- WORK TO BE COMPLETED: Within the entries underneath, how many lines include the string "finding"? State only the number.

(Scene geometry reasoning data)
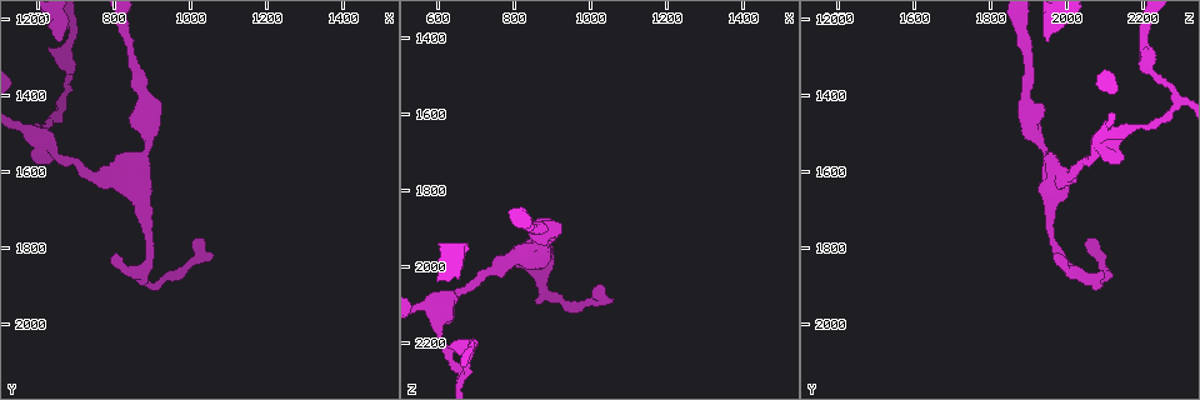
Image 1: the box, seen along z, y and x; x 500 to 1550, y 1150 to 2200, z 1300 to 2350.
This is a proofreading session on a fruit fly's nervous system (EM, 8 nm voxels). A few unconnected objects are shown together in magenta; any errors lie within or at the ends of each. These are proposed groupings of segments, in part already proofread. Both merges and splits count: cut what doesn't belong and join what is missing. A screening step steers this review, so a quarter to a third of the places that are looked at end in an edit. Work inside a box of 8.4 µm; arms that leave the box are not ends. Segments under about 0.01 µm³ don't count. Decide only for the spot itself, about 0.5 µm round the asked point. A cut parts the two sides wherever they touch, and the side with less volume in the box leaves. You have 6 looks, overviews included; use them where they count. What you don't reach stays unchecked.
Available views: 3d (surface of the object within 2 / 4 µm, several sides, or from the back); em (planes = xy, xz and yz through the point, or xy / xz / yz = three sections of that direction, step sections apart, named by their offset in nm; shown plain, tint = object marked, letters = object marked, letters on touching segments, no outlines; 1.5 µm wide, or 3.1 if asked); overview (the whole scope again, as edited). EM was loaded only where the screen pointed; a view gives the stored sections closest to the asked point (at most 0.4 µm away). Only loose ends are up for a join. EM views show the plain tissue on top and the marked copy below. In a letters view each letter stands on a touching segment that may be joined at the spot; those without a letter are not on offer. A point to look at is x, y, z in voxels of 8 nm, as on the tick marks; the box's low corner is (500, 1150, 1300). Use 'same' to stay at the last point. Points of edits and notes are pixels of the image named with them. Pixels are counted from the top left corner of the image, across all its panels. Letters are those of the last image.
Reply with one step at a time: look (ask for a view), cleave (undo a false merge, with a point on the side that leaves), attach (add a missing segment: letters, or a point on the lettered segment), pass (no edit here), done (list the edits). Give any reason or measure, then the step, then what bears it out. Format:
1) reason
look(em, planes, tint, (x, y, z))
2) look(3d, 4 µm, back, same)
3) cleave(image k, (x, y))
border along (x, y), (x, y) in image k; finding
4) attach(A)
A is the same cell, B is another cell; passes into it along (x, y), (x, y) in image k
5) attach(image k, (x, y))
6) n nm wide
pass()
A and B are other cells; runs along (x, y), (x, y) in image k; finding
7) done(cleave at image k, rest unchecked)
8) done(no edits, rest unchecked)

sharp bend
look(em, planes, letters, (660, 1420, 2295))

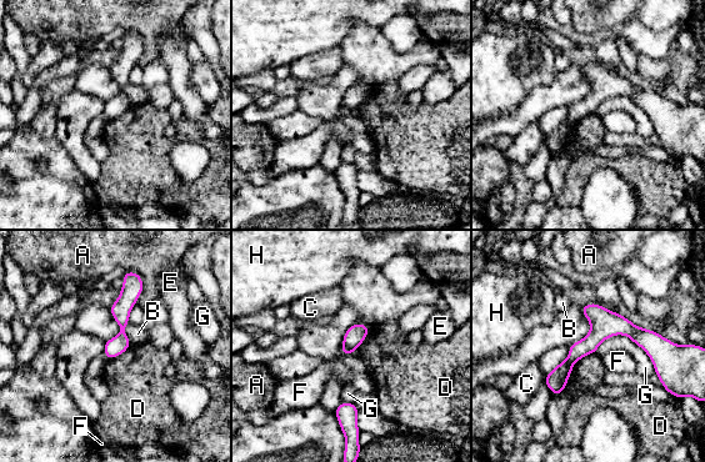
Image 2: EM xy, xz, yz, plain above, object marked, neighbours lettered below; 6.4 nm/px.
100 nm wide
cleave(image 2, (598, 334))
A, B, C, D, E, F, G and H are other cells; border along (568, 357), (573, 363) in image 2; two neurons meet here

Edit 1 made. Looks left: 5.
look(overview)

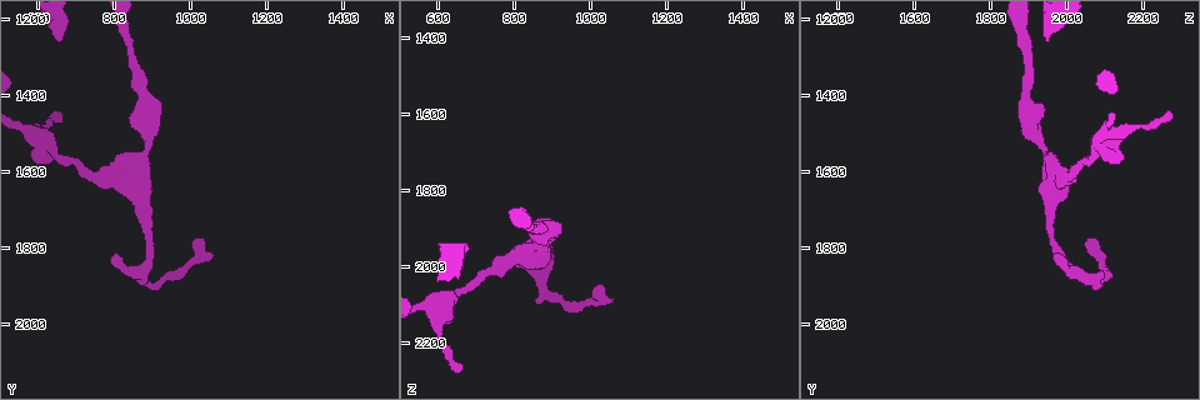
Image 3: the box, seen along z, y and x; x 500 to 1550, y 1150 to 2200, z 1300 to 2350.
long arm stops here
look(3d, 4 µm, back, (665, 1250, 1955))

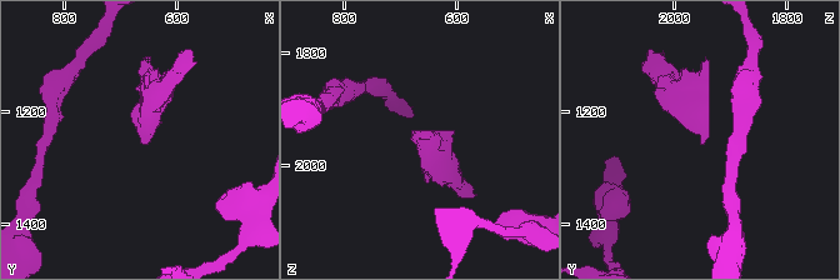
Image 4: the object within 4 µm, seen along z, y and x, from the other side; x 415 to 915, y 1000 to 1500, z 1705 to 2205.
need the tissue
look(em, yz, step 4, tint, (655, 1255, 1950))

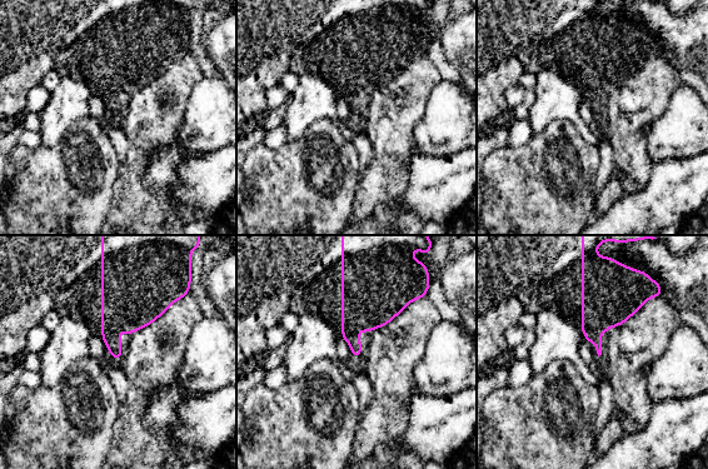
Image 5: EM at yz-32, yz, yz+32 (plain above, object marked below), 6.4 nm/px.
look(em, planes, letters, same)

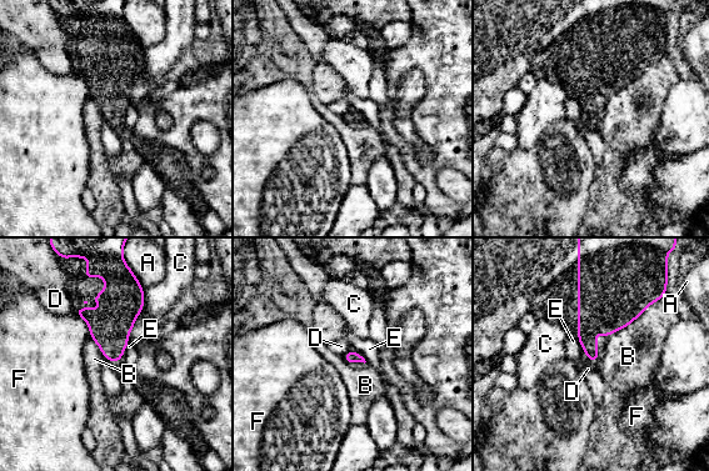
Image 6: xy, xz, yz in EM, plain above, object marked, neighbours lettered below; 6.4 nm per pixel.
B touches over 420 nm
pass()
A, B, C, D, E and F are other cells; border along (353, 350), (341, 355) in image 6; no lettered segment goes on from it

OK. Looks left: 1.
done(cleave at image 2, rest unchecked)

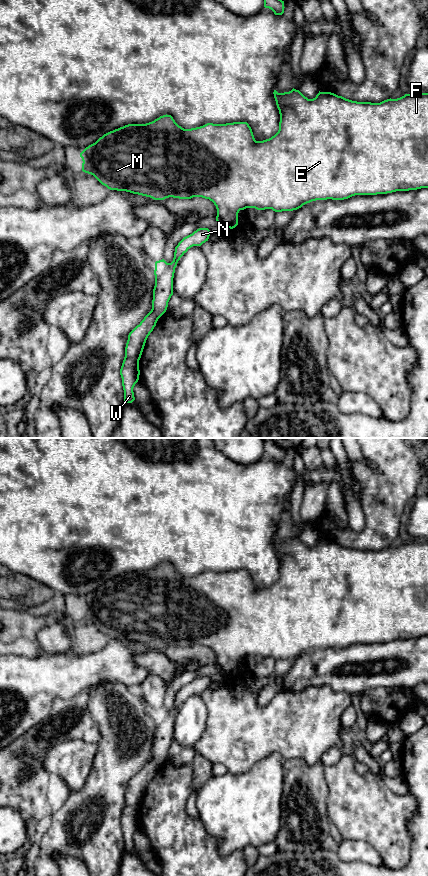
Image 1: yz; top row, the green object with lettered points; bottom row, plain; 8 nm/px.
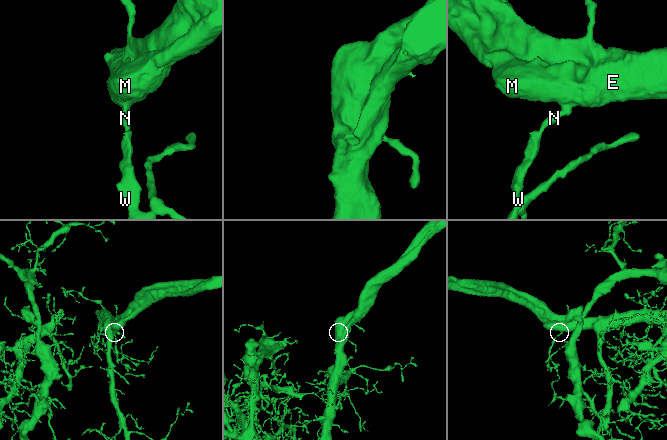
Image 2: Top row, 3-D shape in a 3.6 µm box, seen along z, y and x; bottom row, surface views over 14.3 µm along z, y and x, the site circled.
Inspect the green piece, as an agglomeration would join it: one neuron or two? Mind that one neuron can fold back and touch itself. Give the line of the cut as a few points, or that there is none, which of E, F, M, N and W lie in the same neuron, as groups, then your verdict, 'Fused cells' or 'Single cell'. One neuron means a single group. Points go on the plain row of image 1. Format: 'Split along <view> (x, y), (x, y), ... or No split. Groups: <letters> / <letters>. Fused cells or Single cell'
No split. Groups: E F M N W. Single cell

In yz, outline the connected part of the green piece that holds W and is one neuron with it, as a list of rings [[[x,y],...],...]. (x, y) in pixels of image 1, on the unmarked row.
[[[199,676],[178,691],[171,711],[167,711],[164,707],[155,710],[152,757],[129,781],[125,805],[120,817],[124,850],[132,851],[135,848],[133,836],[139,828],[139,808],[148,784],[156,774],[158,767],[166,760],[168,750],[173,743],[173,726],[178,709],[191,695],[201,694],[208,689],[209,684],[208,676]]]

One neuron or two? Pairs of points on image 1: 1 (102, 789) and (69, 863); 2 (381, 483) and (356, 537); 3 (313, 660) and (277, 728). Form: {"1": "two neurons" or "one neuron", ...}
{"1": "two neurons", "2": "one neuron", "3": "two neurons"}

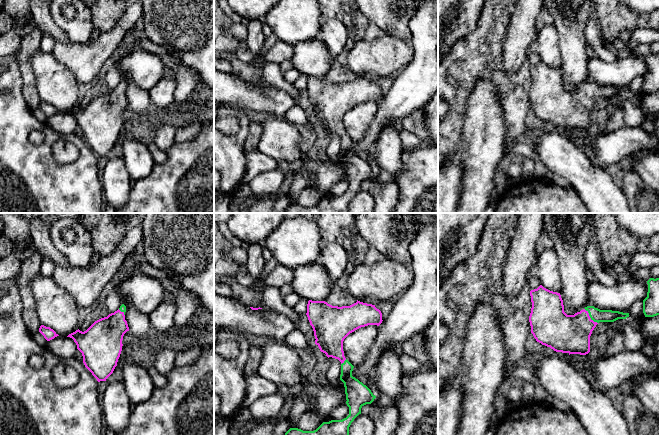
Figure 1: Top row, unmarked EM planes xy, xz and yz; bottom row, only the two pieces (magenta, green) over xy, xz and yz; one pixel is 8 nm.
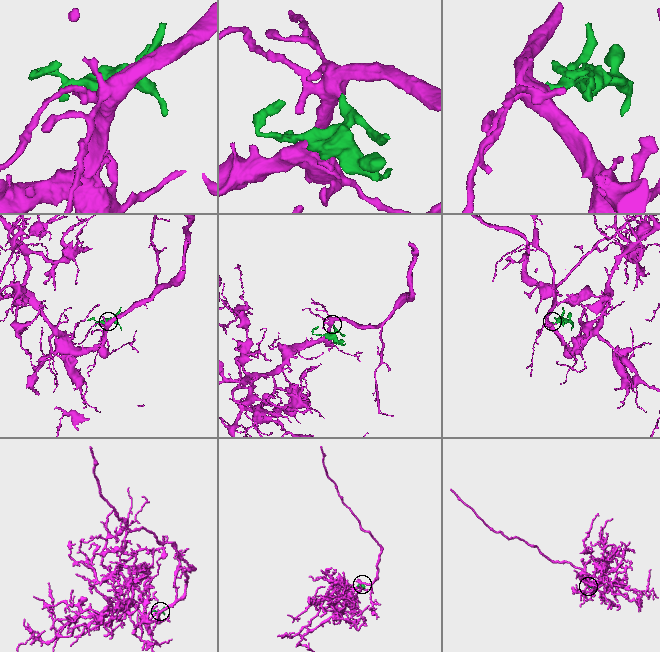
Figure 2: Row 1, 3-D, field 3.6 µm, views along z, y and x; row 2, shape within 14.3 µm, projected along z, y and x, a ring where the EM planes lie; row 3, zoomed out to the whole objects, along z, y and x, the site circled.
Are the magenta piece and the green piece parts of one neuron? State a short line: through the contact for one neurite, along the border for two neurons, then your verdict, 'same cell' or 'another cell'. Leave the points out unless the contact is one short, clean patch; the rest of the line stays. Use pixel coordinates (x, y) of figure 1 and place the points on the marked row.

- WRITTEN SOLUTION: 2